-- Opening Marker --

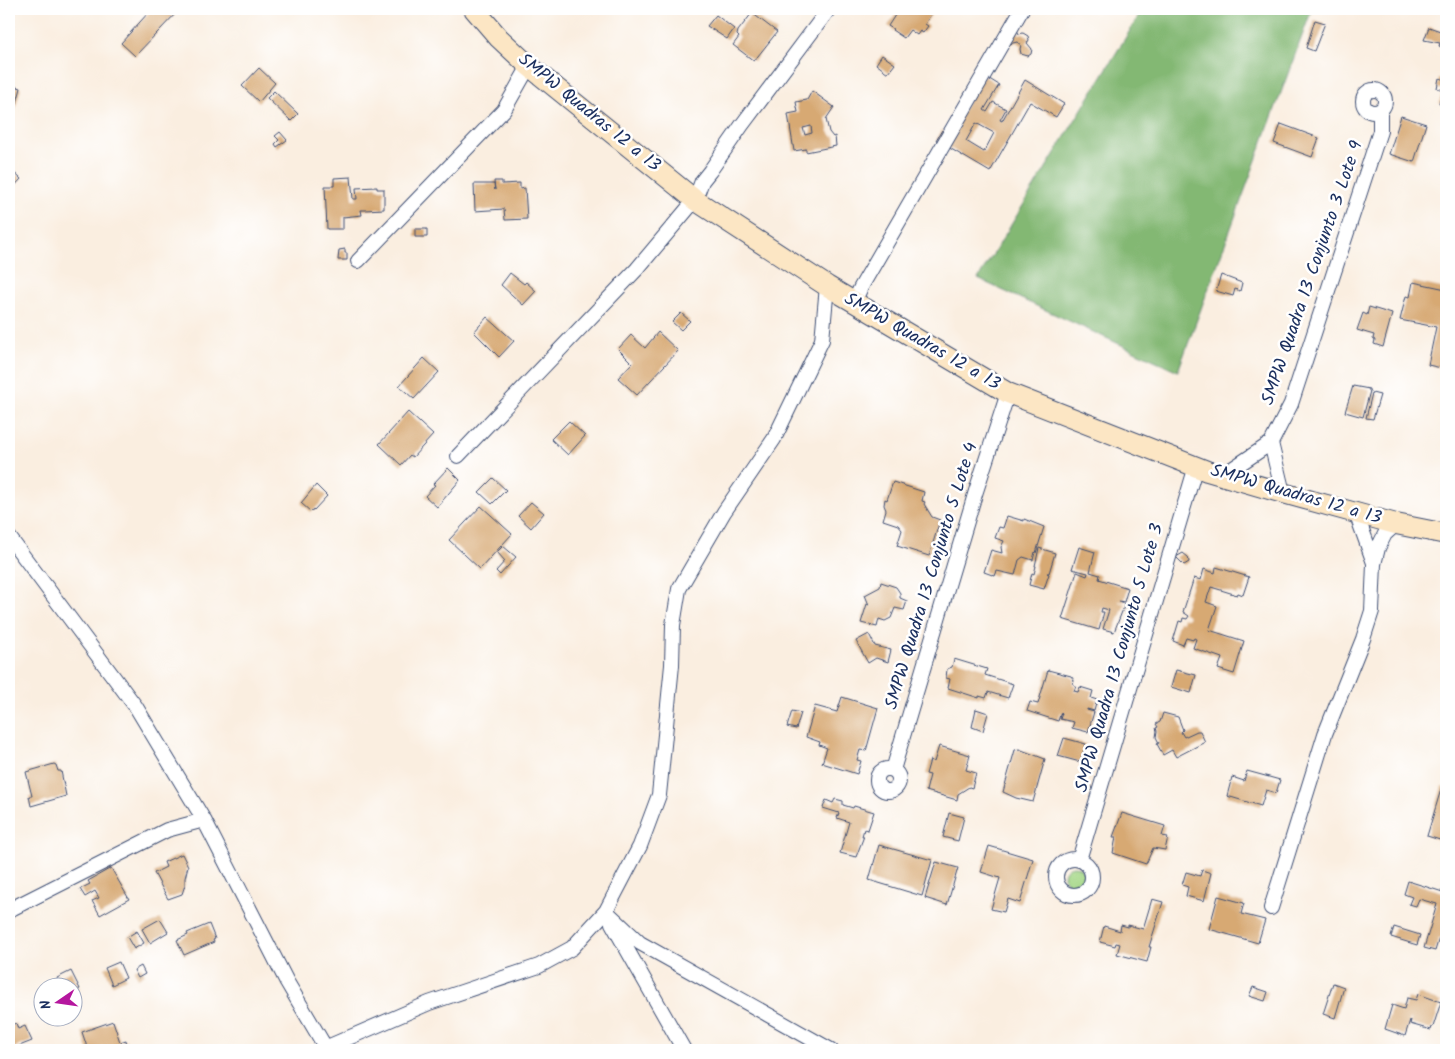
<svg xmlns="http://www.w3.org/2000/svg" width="1455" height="1059" viewBox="0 0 1455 1059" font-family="Kalam,sans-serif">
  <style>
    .green { fill: #a4d786; stroke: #608372 }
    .forest { fill: #83b873; stroke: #4f7468 }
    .building { fill: #d7a973; fill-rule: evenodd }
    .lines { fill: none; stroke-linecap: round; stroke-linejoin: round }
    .street-casing { stroke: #3c4c72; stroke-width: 16 }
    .secondary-casing { stroke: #3c4c72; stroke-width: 22 }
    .street { stroke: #fff; stroke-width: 14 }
    .secondary { stroke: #fce6c4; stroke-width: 20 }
    .labels { text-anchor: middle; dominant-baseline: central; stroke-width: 5; stroke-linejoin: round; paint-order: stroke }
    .street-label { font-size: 18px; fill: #1b2f5e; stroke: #fff }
  </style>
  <rect width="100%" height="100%" fill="#fff"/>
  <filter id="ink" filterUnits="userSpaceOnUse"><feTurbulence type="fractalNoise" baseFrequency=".02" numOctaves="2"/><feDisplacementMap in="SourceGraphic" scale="10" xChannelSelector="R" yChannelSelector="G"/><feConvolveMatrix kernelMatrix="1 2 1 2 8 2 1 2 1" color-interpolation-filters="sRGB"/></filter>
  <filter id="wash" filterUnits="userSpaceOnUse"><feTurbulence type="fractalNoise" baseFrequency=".0096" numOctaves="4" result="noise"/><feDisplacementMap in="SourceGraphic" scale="20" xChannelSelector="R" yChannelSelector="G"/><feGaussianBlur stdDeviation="1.12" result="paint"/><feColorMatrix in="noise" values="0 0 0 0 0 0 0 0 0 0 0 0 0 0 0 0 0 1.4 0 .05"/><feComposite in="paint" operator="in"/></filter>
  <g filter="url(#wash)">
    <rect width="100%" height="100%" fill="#faeee0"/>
    <path class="green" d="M1064 876a10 10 0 1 1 20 0a10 10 0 1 1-20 0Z"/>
    <path class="forest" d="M1143,9H1312L1178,371L978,279Z"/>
    <g id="blocks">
      <path class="building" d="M146,9H180L135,56L121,43L149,12Z
        M899,9H925L932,13L925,24L928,26L923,33L920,31L917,35L910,30L904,38L892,30L893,29L888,26Z
        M752,13L777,32L754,61L733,45L739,37L737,35L738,31Z
        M716,15L734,29L727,39L707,26Z
        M1315,20L1325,23L1314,51L1306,48Z
        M1429,27L1446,33V48L1439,46L1440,43L1424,40Z
        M1017,30L1019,34L1023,33L1028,36L1029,40L1027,43L1032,49L1031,54L1028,56L1021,54L1020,49L1021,45L1017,42L1009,44Z
        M882,55L895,64L888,73L876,64Z
        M259,68L275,83L259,102L242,86Z
        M983,75L999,85L984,110L987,112L993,102L1006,109L1000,120L1002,121L1025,80L1064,104L1056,117L1030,102L990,172L936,140L942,130L949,135ZM976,123L994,133L984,152L966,141Z
        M1439,78L1446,80V105L1439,103L1443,90L1437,88Z
        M9,84L21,88L11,124L9,123Z
        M274,91L298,114L291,121L267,98Z
        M812,91L834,107L826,119L829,132L833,137L835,136L836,146L806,152V149L794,151L788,114L798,112L796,102L807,100ZM811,126L812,133L805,135L803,128Z
        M1401,116L1426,124L1414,162L1389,154Z
        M1281,124L1319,138L1312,157L1274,143Z
        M280,132L287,140L277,147L275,144L279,140L275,136Z
        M9,168L21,179L9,192Z
        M351,177L353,199H357L356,188L377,187V189H384V209L365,210H361L362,215L343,217V229H327L325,186H334V178Z
        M494,181H502V184L520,183V189L525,188L527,219L505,220L504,209L475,211L474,184H494L495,190Z
        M415,229H427V237H415Z
        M345,249V253H347V260H338L339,250Z
        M510,273L524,284L526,282L536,291L523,305L501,285Z
        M1221,275L1242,283L1240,291L1235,289L1233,296L1216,291Z
        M1413,282L1446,289V369L1428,365L1436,327L1400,320L1406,296L1410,297Z
        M1369,307L1392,314L1383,347L1374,344L1375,340L1373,339L1374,335L1357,330L1363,313L1367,315Z
        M681,313L690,321L681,330L672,322Z
        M487,317L514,341L499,357L474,332Z
        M658,332L678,351L637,395L618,378L632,363L618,349L631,335L645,348Z
        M424,358L439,372L414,399L399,386Z
        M1353,386L1369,389V391H1370L1363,417L1345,412Z
        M1372,393L1380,395L1373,419L1366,418Z
        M408,412L433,435L413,457L410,455L401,465L379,444Z
        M569,421L585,436L568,455L551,439Z
        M448,468L460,480L437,507L425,496L435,485L433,484Z
        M493,478L506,490L492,504L479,492Z
        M893,482L924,492L922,501L925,502L924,504L932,517L940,520L929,556L897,546L902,530L898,525L883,520L886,510L884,505L885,499L887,500Z
        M316,485L327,496L314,510L313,509L311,512L301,503Z
        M531,502L544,513L531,528L518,516Z
        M481,506L512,534L480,569L449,540Z
        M1007,516L1024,521V519L1044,527L1036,553L1035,552L1033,560L1023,557L1019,560L1015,575L997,571L995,576L984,572L991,550L1002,553L1001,547L1004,541L995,538L999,527L1003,528Z
        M503,546L516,557L500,575L496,571L505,561L497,552Z
        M1079,547L1095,552L1090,572L1100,575L1099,579L1128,588L1124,602L1119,601V602L1125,604L1114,632L1103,629L1109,610L1102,608L1101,612H1104L1099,630L1062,619L1077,572L1087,576L1088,573L1072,569Z
        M1039,548L1055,553L1049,573H1047L1049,574L1044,589L1029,585L1032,573L1034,574L1036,566H1035Z
        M1183,553L1188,557L1189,562L1184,565L1176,557Z
        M1216,567L1249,577L1243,595L1238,593L1237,595L1211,587L1206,602L1217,606L1209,630L1244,641L1234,674L1218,669L1222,658L1193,648L1196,639L1194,638L1193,640L1186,638L1183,645L1173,641L1179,621L1182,622L1183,618L1187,619L1189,616L1183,612L1194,578L1201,580L1204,569L1215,573Z
        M881,582L896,587L900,593V598L907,601L904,610L895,608L891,618L885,621L879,619L877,627L861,623L867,604L869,605L865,595L880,587Z
        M869,634L875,646L891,650L888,662L876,658L868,663L856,641Z
        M954,659L987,669L985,675L1013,684L1008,698L988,692L986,698L979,696V698L948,688L950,679L946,678L947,669L952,667Z
        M1048,670L1071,676L1074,680L1073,684L1076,686L1074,691L1078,692L1080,687L1093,691L1091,698L1097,700L1094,711L1087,709V710L1094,712L1088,732L1072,728L1074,722L1060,719L1062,713L1061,712L1058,721L1027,711L1030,702L1038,704Z
        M1176,670L1196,675L1191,693L1171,687Z
        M842,697L878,708L866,751L860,750L857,760L861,761L857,774L822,763L827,748L819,745L820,742L806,737L815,706L837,712Z
        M976,709L988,713L983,731L972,727Z
        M792,711L801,713L796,729L787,727Z
        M1163,713L1178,717L1183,730L1181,732L1184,737L1197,731H1200L1205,742L1176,757L1172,750L1163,755L1157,744L1159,743L1156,737L1157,731L1156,728L1158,727L1156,724L1160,722Z
        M1064,738L1086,744L1080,762L1058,756Z
        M939,746L970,755L966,770L976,773L972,788L969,787L958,794L957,800L926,791L930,775L926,774L930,760L934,762Z
        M1019,749L1045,759L1033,802L1016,798L1003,792L1015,750Z
        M54,764L56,765L58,771H61L66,796L31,806L29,796H32L26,772Z
        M1247,771L1280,780L1276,793L1266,790L1261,806L1227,796L1232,777L1244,781Z
        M1442,786L1446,787V831L1443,830L1440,840L1427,836Z
        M835,799L843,801V805L853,808L854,806L874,812L868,830L864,829L862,836H864L856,857L840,853L849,822L837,818L839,813L823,808L826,800L833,803Z
        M949,813L964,817L958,841L943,837Z
        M1122,813L1165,826L1162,836L1168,837L1165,850L1153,848L1146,864L1113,853L1116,837H1113Z
        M879,845L932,860L922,896L869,880Z
        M989,846L1033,859L1020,903L1008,899L1004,912L991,909L1000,878L981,872Z
        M182,854L188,866L185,878V885L182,894L168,899L154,873L166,867L164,862Z
        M936,862L958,868L947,905L925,898Z
        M111,868L129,899L100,915L92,901L99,898L95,891L85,897L80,889L90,884L88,881Z
        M1202,870L1211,873L1204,901L1186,896L1188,887L1182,885L1186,872L1200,876Z
        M1408,881L1446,893V940L1439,938L1435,951L1424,948L1437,904L1419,899L1416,906L1409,904L1412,897L1404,894Z
        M1218,896L1244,903L1241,914L1265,920L1258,943L1209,929Z
        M1152,899L1163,902L1149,947H1151L1147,962L1117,954L1120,944L1116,943L1115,946L1100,942L1104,926L1120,931L1121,925L1128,927V925L1143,929Z
        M160,919L168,932L150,943L142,929Z
        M209,924L215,939L213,940L214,942L184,955L177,940L188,935L187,933Z
        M1394,927L1420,935L1417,945L1391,937Z
        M137,931L144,943L134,949L127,937Z
        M119,962L126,978L112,985L105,968Z
        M141,966L145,974L138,978L134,970Z
        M71,971L80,989L72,992V986H61L57,978Z
        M1333,983L1344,987L1335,1018L1323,1014Z
        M1253,987L1268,992L1265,1001L1249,996Z
        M1418,994L1441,1002L1433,1027H1432L1431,1030L1410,1024L1411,1020H1410L1405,1036L1385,1029L1392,1005L1404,1009L1407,998L1416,1000Z
        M113,1021L120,1042L126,1040L128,1050H88L82,1032Z
        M16,1023L18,1029L25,1026L32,1041L9,1050V1026Z"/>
    </g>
  </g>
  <g filter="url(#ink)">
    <use href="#blocks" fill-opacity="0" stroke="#3c4c72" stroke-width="1"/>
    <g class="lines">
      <g class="street-casing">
        <path id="street" d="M1363 101a11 11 0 1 1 22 0a11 11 0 1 1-22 0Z
          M358,261L504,110L529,66
          M854,302L861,287L1022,9
          M1271,443L1283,493
          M458,456L637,269L695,200L702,181L710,171L742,125L829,9
          M1223,475L1271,443L1291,404L1380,131V111
          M1356,513L1374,563
          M9,537L136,707L204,820L287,982L327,1050
          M877 780a11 11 0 1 1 22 0a11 11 0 1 1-22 0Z
          M893,770L976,491L1008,393
          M1056 877a18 18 0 1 1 36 0a18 18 0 1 1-36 0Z
          M1079,860L1196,466
          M1271,908L1325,734L1363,639L1372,611L1374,564L1378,548L1385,534L1396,524
          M9,910L167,830L204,820
          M606,911L640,943L831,1050
          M612,923L684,1050
          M325,1048L429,1003L539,966L572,948L606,911L640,846L659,795L672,665L673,625L679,589L724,512L774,439L822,340L827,286"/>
      </g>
      <g class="secondary-casing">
        <path id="secondary" d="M474,9L499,38L529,66L695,200L827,286L1008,393L1207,471L1283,493L1396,524L1446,534"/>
      </g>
      <use href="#street" class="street"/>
      <use href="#secondary" class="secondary"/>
    </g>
  </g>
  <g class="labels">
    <g class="street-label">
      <text transform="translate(589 113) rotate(39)">SMPW Quadras 12 a 13</text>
      <text transform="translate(1313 273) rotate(-71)">SMPW Quadra 13 Conjunto 3 Lote 9</text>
      <text transform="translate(922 342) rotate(30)">SMPW Quadras 12 a 13</text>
      <text transform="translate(1296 495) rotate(16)">SMPW Quadras 12 a 13</text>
      <text transform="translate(932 576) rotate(-73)">SMPW Quadra 13 Conjunto 5 Lote 4</text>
      <text transform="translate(1120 658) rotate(-74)">SMPW Quadra 13 Conjunto 5 Lote 3</text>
    </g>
  </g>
  <rect width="1455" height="1059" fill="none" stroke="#fff" stroke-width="30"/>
  <g transform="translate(58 1002) rotate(257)"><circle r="24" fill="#ffffff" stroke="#a4acbf"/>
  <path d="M0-4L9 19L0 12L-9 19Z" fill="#b5179e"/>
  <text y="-8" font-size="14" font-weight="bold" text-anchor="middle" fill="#1b2f5e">N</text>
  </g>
</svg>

-- Closing Marker --

The task — Pick every line containing the word "wash" out of the material, and copy those lines.

Solution —
  <filter id="wash" filterUnits="userSpaceOnUse"><feTurbulence type="fractalNoise" baseFrequency=".0096" numOctaves="4" result="noise"/><feDisplacementMap in="SourceGraphic" scale="20" xChannelSelector="R" yChannelSelector="G"/><feGaussianBlur stdDeviation="1.12" result="paint"/><feColorMatrix in="noise" values="0 0 0 0 0 0 0 0 0 0 0 0 0 0 0 0 0 1.4 0 .05"/><feComposite in="paint" operator="in"/></filter>
  <g filter="url(#wash)">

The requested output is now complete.